Dans votre récent rapport au ministère de l’enseignement supérieur, vous placez les jeunes au centre du développement de la transition écologique. Quels sont les grands axes de travail que vous proposez ?

J. Z. : Le rapport que nous avons remis à Frédérique Vidal il y a quelques semaines plaide pour la mise en place de nouvelles politiques éducatives qui auraient pour objectif, à terme, de “faire en sorte que chacun dispose des connaissances et de compétences à même de lui permettre d’agir pour la Transition écologique en tant que citoyen et en tant que professionnel”. C’est une mission de l’enseignement supérieur désormais inscrite dans un texte de loi. Dans la mesure où tous les étudiants sont concernés, quel que soit leur cursus, la priorité est mise au niveau Bac +2 ce qui permettra de maintenir la continuité avec les enseignements dispensés lors des cycles scolaires primaires et secondaires.

On a beaucoup reproché aux grandes entreprises d’être en retard sur la question, pensez-vous que c’est encore le cas aujourd’hui ?

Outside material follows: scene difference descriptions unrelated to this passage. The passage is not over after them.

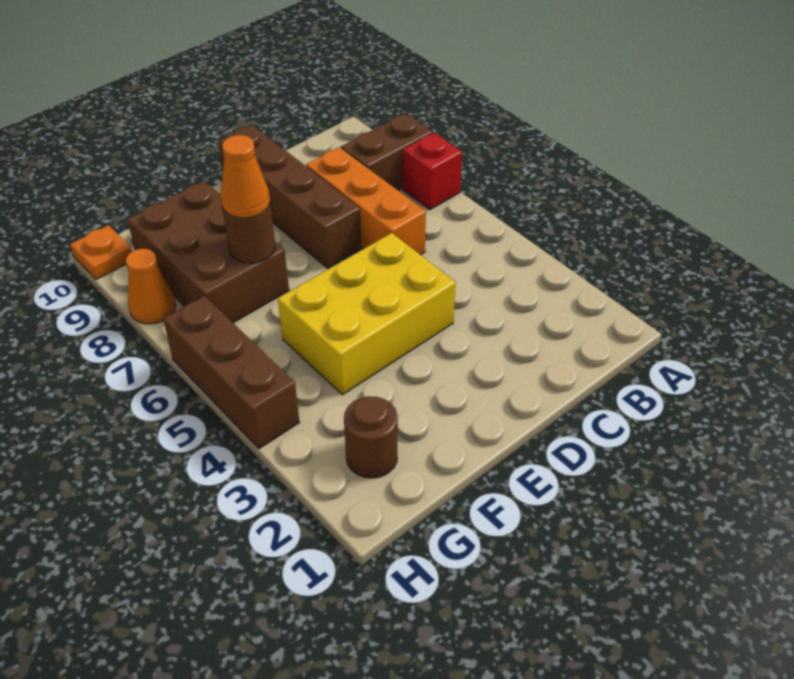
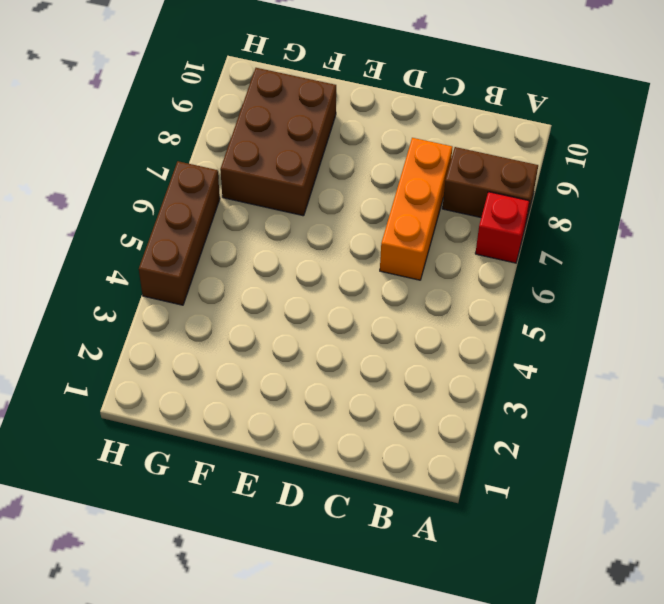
none -> yellow brick D4:F5 level 1
none -> brown brick D7:D10 level 1
none -> brown round brick G2 level 1

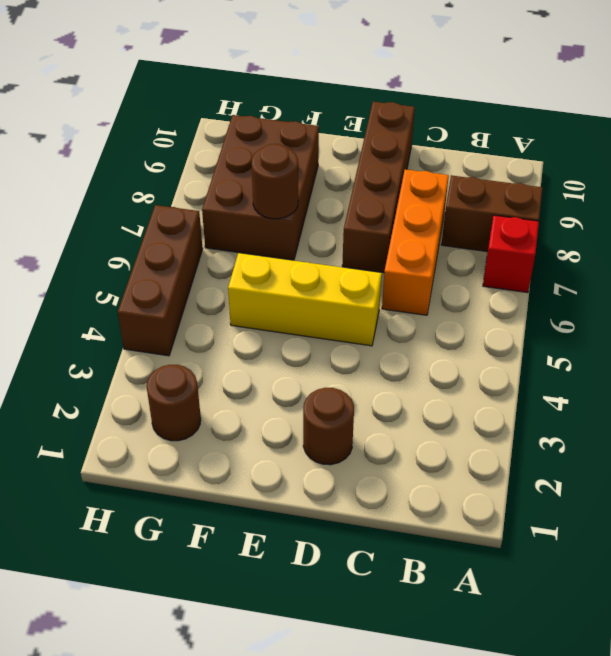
brown round brick D2 level 1 -> none
yellow brick D5:F5 level 1 -> yellow brick D4:F5 level 1
none -> orange cone H8 level 1
none -> orange plate H10 level 1
none -> orange cone F7 level 3

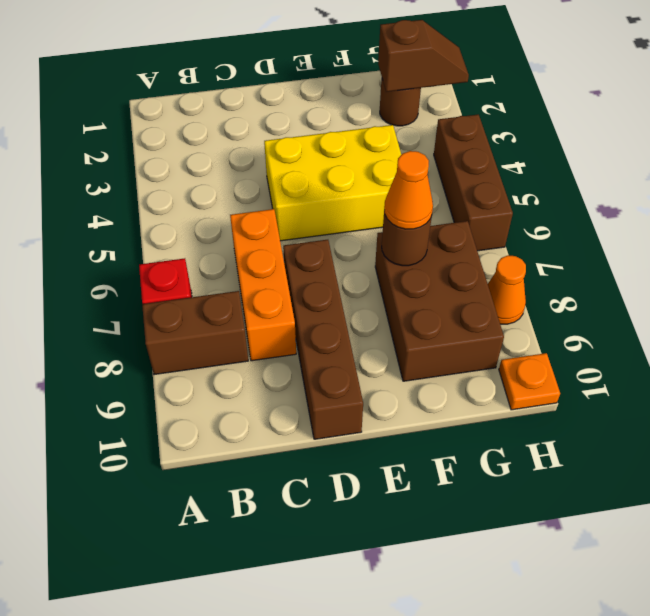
brown slope G2:H2 level 2 top G -> none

J. Z. : Par rapport aux entreprises, le panorama est assez contrasté. Certaines d’entre elles ont du mal à s’investir dans cette transition qui se traduira par des changements importants du mode de fonctionnement de nos sociétés. D’autres ont compris que cette transition est inéluctable et l’ont inscrite dans leur perspective de développement. Elles se sont mobilisées mais c’est l’ensemble de notre tissu économique qui doit se sentir concerné.

Quelle serait selon vous la ou les mesures les plus efficaces pour ralentir le réchauffement climatique ?

J. Z. : La production d’une énergie non émettrice de gaz à effet de serre, neutre en carbone, est un objectif clé à horizon 2050 ; mais cela ne sera pas suffisant. Efficacité énergétique mais aussi sobriété doivent être au rendez-vous. Il faut investir de façon massive dans l’isolation des bâtiments, une mobilité plus sobre et une alimentation globalement moins émettrice, aussi bien au niveau de la production agricole que du gaspillage et du régime alimentaire. Dans ces trois domaines, se loger, se déplacer, se nourrir, les propositions de la convention citoyenne pour le climat — que j’évoquerai — sont ambitieuses et pertinentes.